Le moindre de ses rouages ? Petit Homme leva la main devant ses yeux. Il ne vit pas une main, mais une pince merveilleusement souple et nickelée. Alors il se redressa sur ses jambes et vit reposer sur le sol carrelé des pieds rectangulaires solides emmanchés sur des jambes cylindriques, annelées, qu’aucune fatigue ne crisperait jamais. Il alla se planter devant le miroir de la chambre de réanimation, et observa longuement son torse argenté et le dôme de sa tête où clignotaient amicalement les gros yeux orange. Alors c’était fait ! Il n’était plus un Homme, il n’était plus cette chose molle et fragile qu’il avait toujours refusé d’être, il était devenu une de ces tranquilles forces d’acier qu’il avait toujours rêvé d’être : un robot.

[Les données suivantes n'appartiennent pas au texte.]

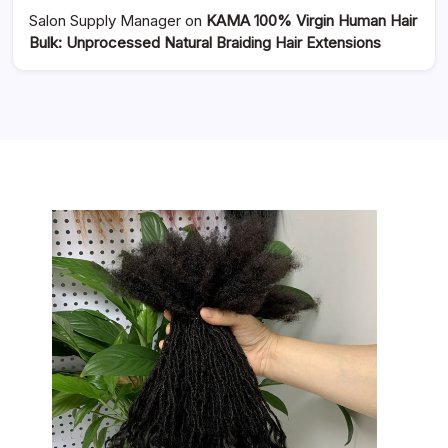
Salon Supply Manager
on
KAMA 100% Virgin Human Hair
Bulk: Unprocessed Natural Braiding Hair Extensions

Et, comme pour répondre à ses pensées, une voix résonna à l’intérieur de lui, qu’il reconnut pour être celle d’I.B.M. 2060.

« Ton souhait le plus cher est désormais réalisé, Petit Homme. Cependant, si tu n’es plus un Homme, tu n’es pas non plus un robot car ton cerveau d’Homme est toujours présent sous ton crâne de métal. Qui sait ? Tu seras peut-être à l’origine d’une nouvelle race, celle des Robhommes… Mais il est trop tôt pour le dire. Va ! Je te laisse à ton destin, Petit Homme. Ou plutôt devrais-je dire : Petit Robhomme… »

La voix se tut. Petit Robhomme se fit un clin d’œil dans le miroir, puis il sortit de la chambre, et de l’hôpital. Il allait rejoindre Explorer 21, les Multimate, tous ses frères.

Pour le reste… c’est une autre histoire, qui attend qu’on la raconte, quelque part là-bas, au Pays des histoires.